India has long been referenced by too many European fashion houses and luxury brands

All of last week, our countless new fashion media companies and content creators have gone dizzy with delight broadcasting all the Indian references at Europe’s famous fashion week. The worshipped Italian label Prada presented its menswear show in Milan with models wearing Kolhapuri slippers. Louis Vuitton in Paris referenced so much of India, (Snakes and Ladders on the runway, Bijoy Jain as a model, and A.R. Rahman on the front row, with his music playing live) they should have just had their show at our Gateway. Ed Sheeran dropped a gorgeous new earworm in collaboration with our own rockstar Arijit Singh, and with superstar Shah Rukh Khan making a special appearance.

Has India arrived? Nope. Why? Because it never went anywhere anyway.

India has long been referenced by too many European fashion houses and luxury brands. Cartier famously made jewellery for Indian royals, much of which is still displayed in museums and celebrated as its most iconic pieces.

Christian Dior, Chanel (Karl Lagerfeld), Yves Saint Laurent and Dolce & Gabbana have referenced India in some collections. Louis Vuitton, under the great Indophile Yves Carcelle, commissioned dresses and scarves made from vintage Benarasi saris in 2010 designed by Marc Jacobs; I hold on to mine so sentimentally. Hermes launched a limited edition of silk saris for India in 2011. Christian Louboutin, another great lover of and consistent visitor to India, is often inspired by Indian designs in his collection, even collaborating with our very own Sabyasachi. And H&M had capsule collections across all its international stores first with Sabyasachi and then Anamika Khanna.

Louis Vuitton’s Snakes and Ladders runway | Instagram@louisvuitton

Our labels often showcase at international fashion weeks: Manish Arora was a regular two decades ago and a real toast to crazy kitschy India in Paris. He had opened his own store just off Rue St Honore, collaborated with Nespresso, Mac, and a whole host of big-ticket international brands then. Rahul Mishra and Gaurav Gupta are now seasoned Paris Fashion Week-ers, dressing international celebrities like Beyonce.

Last week alone, the fabulous young label Kartik Research showed its collection at the Paris Men’s Fashion Week. RKive and Countrymade, two young labels I discovered only last year, have showrooms in Paris. Lauren Sanchez carried an Indian purse (Ahikoza by Namrata Karad) to her wedding, Ed Sheeran just purchased a Jaipur Watch Company timepiece (founder Gaurav Mehta says it underscores “the potential for Indian design to resonate with international audiences”), Manish Malhotra dressed Beyonce and Gucci made a sari-gown-lehenga spritz for Alia Bhatt.

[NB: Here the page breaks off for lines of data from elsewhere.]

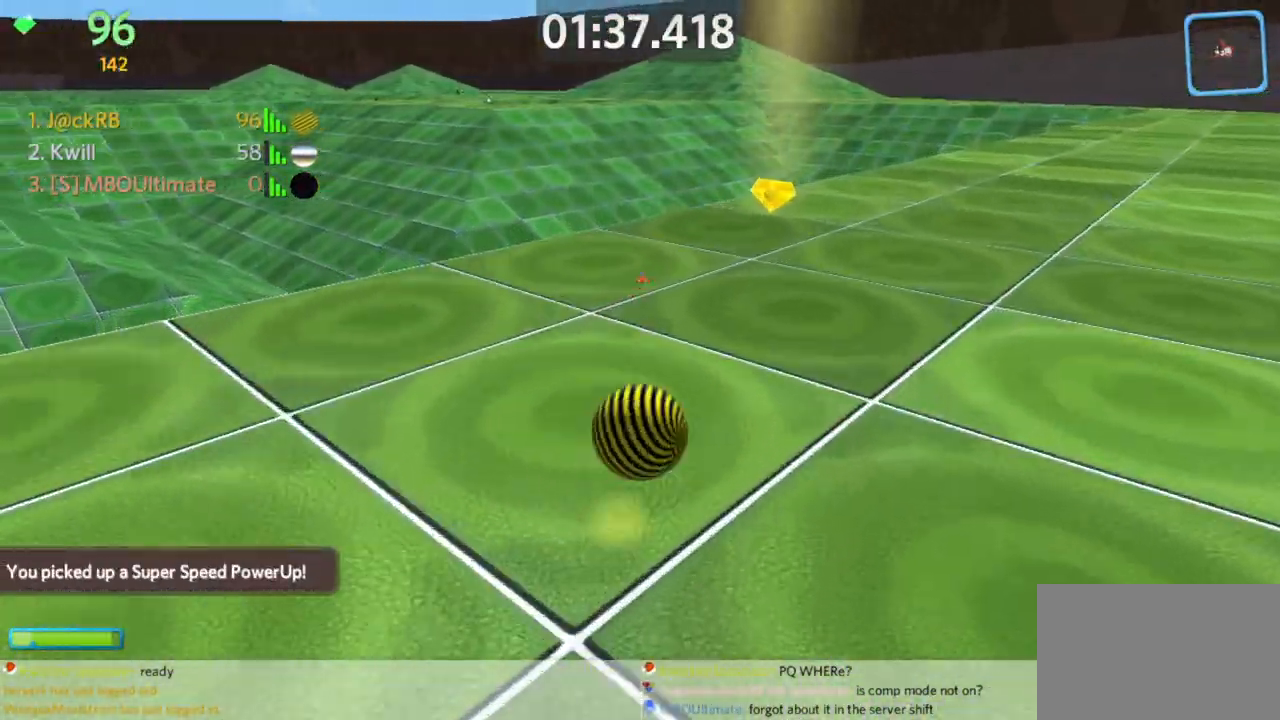
{"keys": ["a", "w"], "mouse": [], "events": [[33, "a", "up"], [117, "s", "up"], [167, "a", "down"], [317, "w", "down"]]}
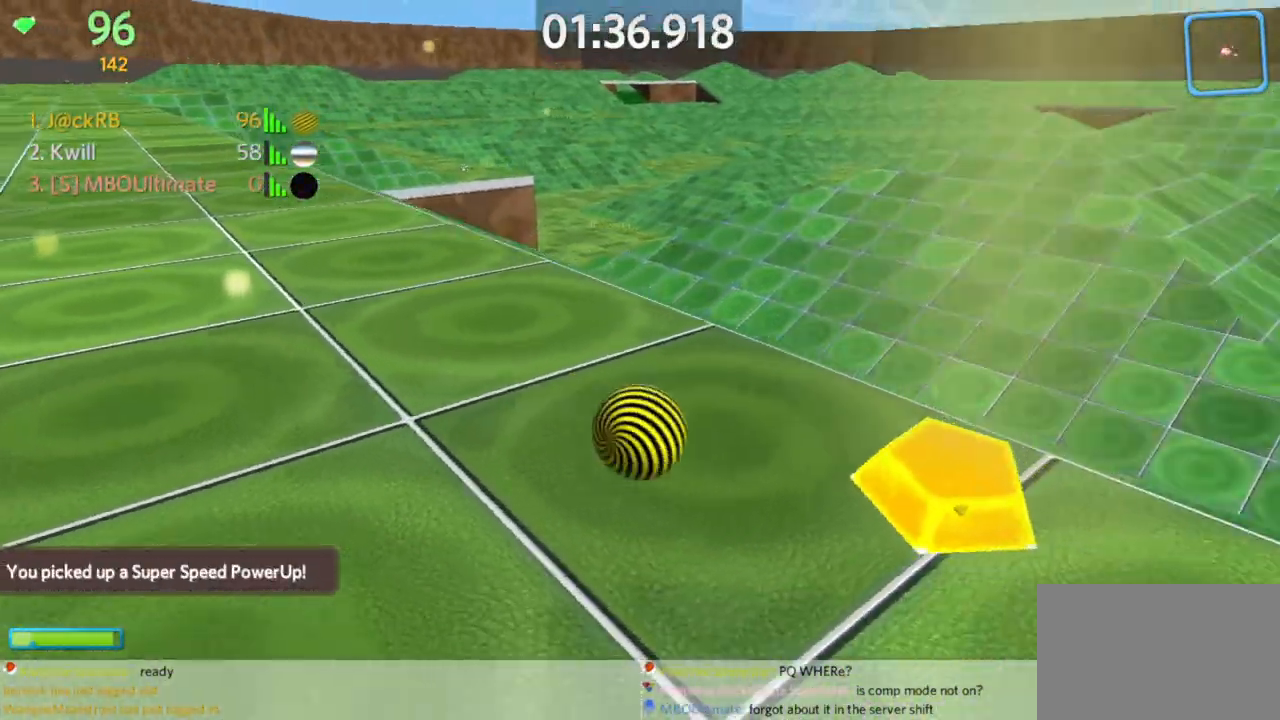
{"keys": ["a", "w"], "mouse": [], "events": [[183, "space", "down"], [333, "space", "up"]]}
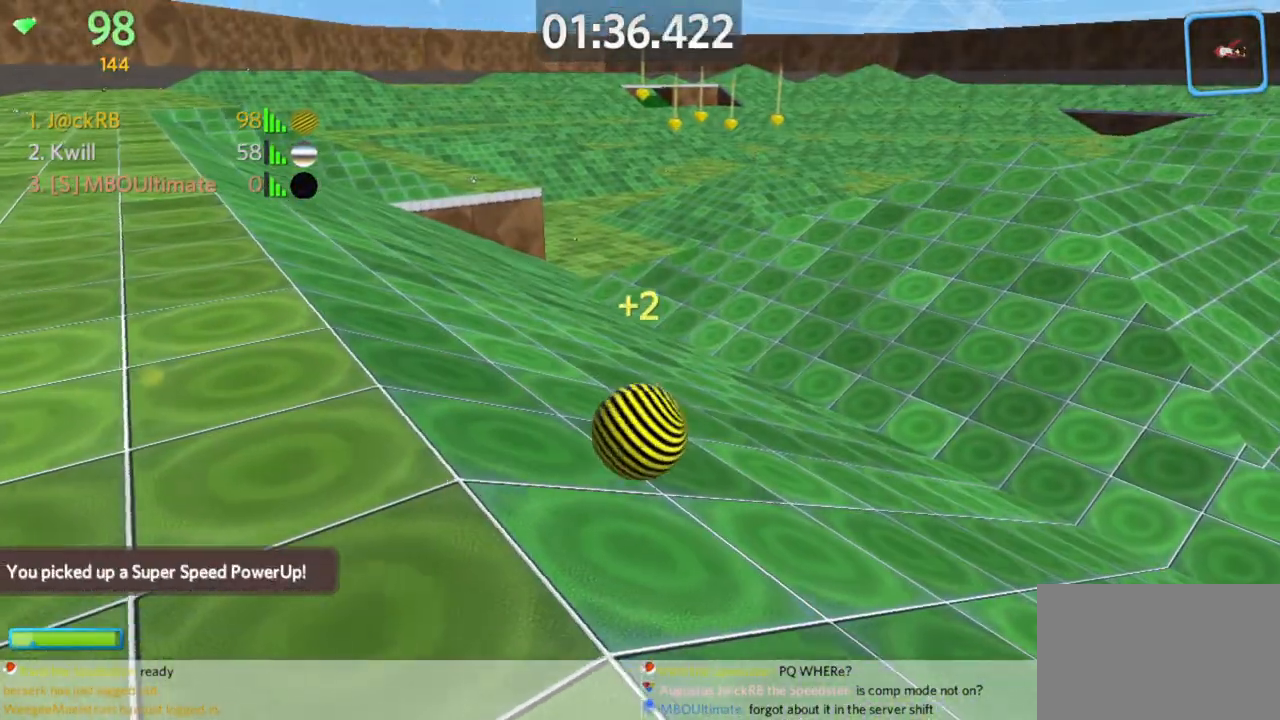
{"keys": ["a", "w"], "mouse": [], "events": [[200, "mouse_left", "down"], [300, "mouse_left", "up"]]}
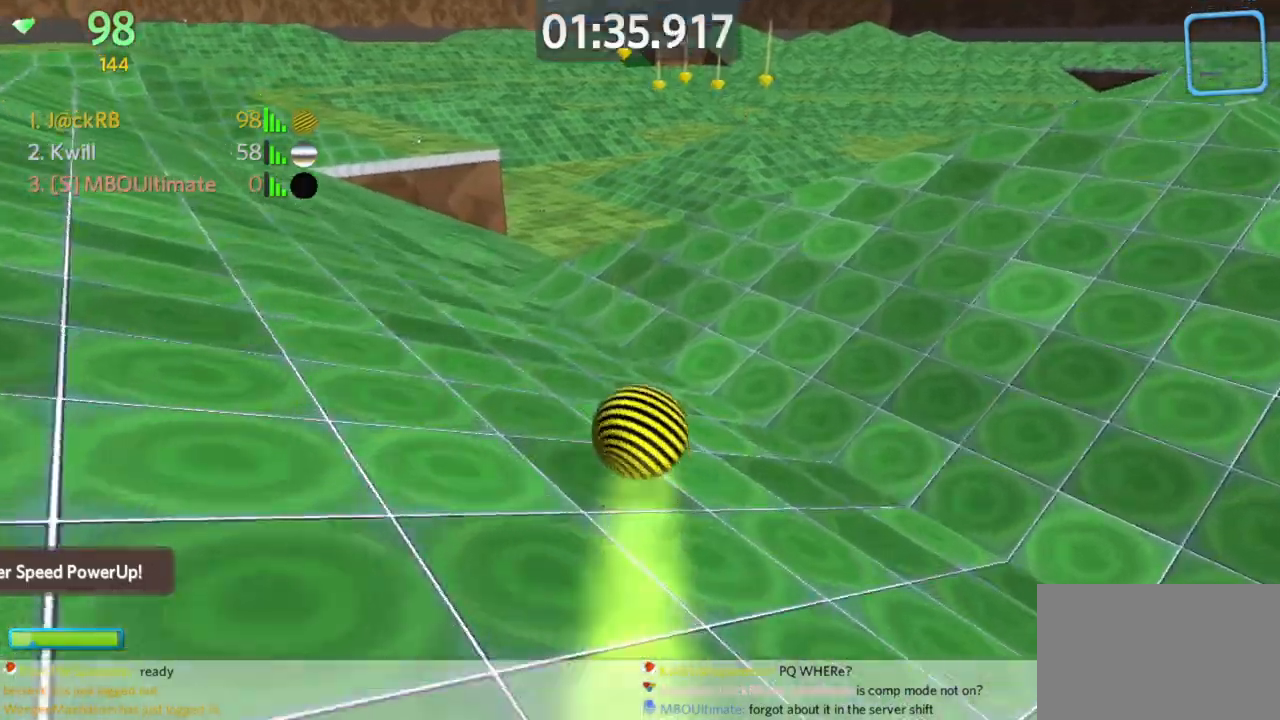
{"keys": ["a", "w"], "mouse": [], "events": []}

But what does this new focus on India, especially by Dior (with their splendid show in Mumbai in 2023), Prada and Louis Vuitton, signal?

That India is an important market. That India, the world’s largest democracy and fifth largest economy, needs to stand up and consider itself as a major market. That it cannot thump its chest in political chauvinism on the one hand, and ask for concessions and increase tariffs on the other.

If one discounts jewellery and watches, and bridal wear, India has no great numbers to speak of in the world of luxury fashion. If one further discounts Louis Vuitton, Hermes and maybe Dior, no other European luxury label has any numbers to boast of from India.

What does India look like to the western brand? A giant marketplace but with small potential. A difficult place to do business thanks to difficult and ad-hoc policies. A confused and contrarian consumer where western labels are concerned, but one that reveres its local brands.

Some good, some not. But a worthy country to tease and tantalise one more time.